* What this task involves:
When the string "right" is part of a line in the data below, report the whole line.

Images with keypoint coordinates
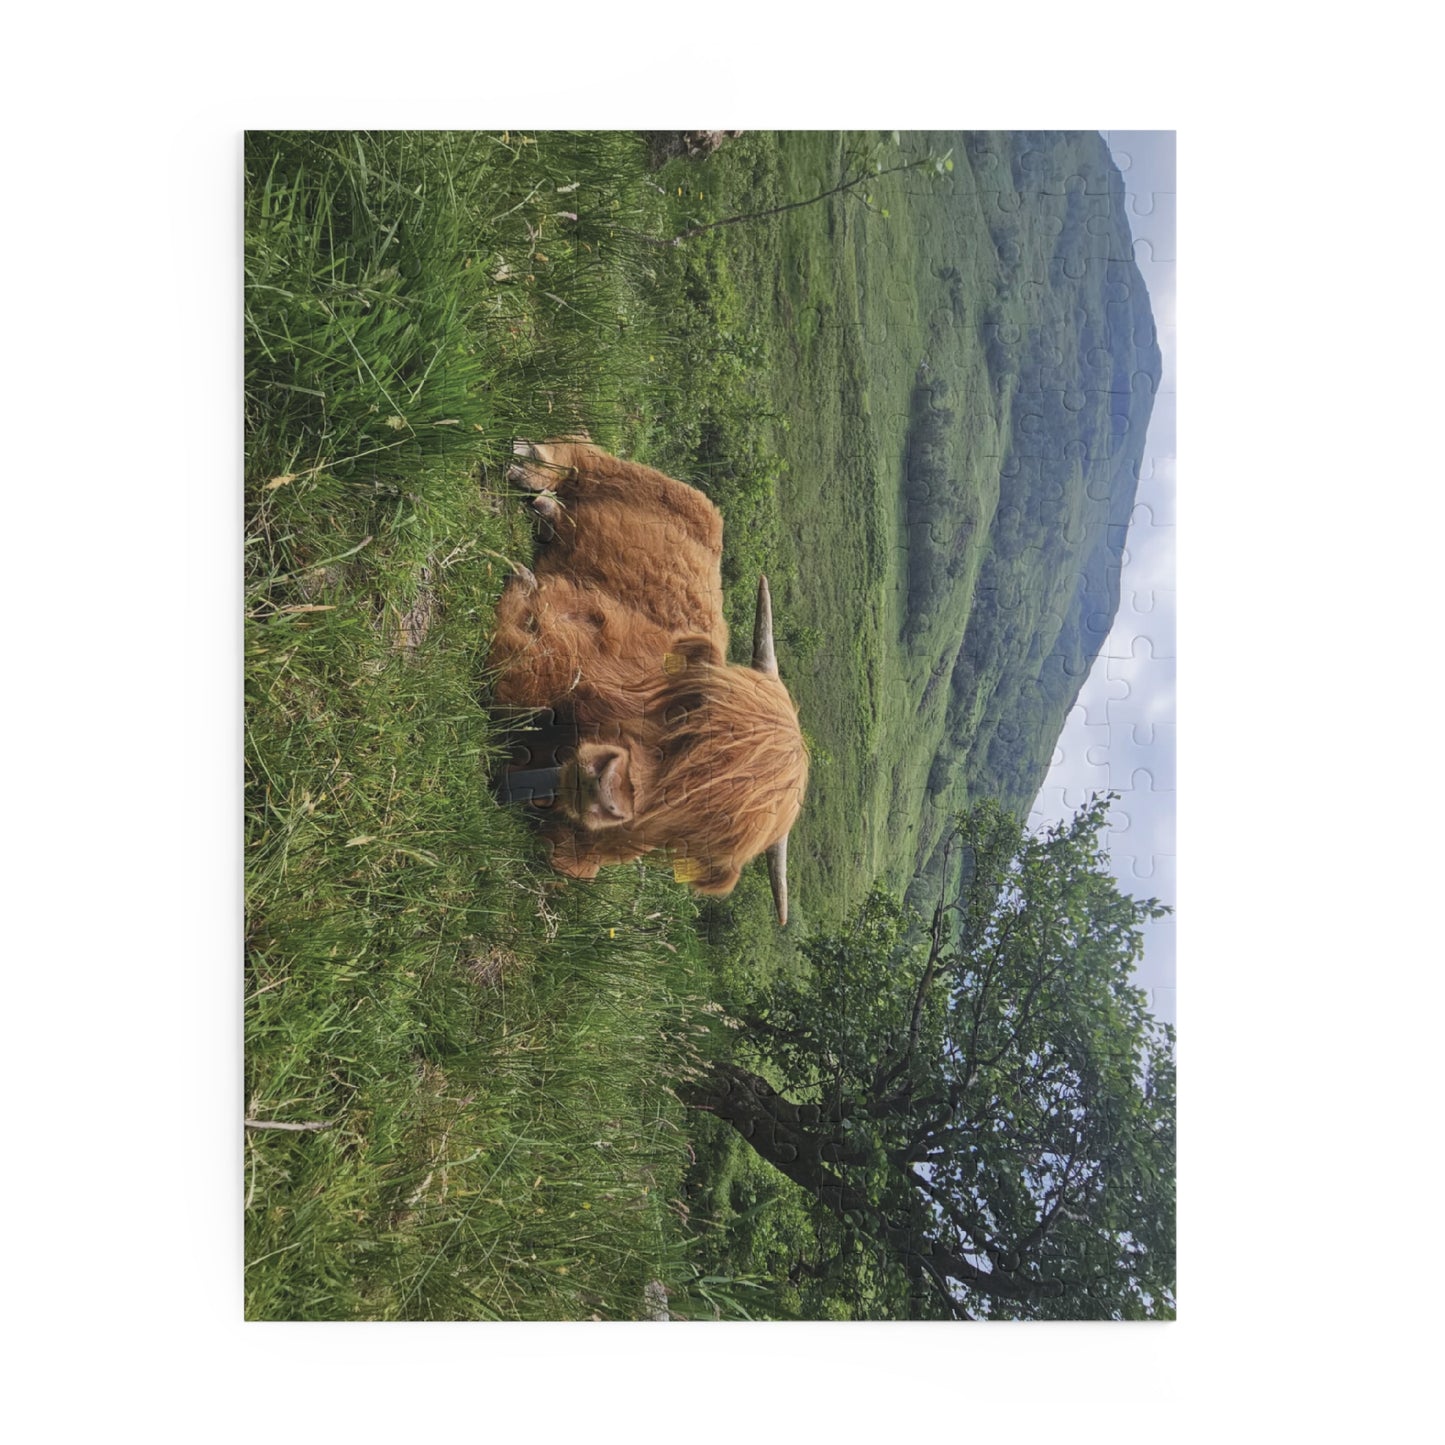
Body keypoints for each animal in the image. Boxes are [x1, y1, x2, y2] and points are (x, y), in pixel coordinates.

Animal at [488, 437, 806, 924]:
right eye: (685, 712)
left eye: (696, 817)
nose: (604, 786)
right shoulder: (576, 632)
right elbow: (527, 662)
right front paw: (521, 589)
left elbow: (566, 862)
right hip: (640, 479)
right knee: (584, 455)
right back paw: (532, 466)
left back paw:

* Your response:
right eye: (685, 712)
right shoulder: (576, 632)
right elbow: (527, 662)
right front paw: (521, 589)
right hip: (640, 479)
right knee: (584, 455)
right back paw: (532, 466)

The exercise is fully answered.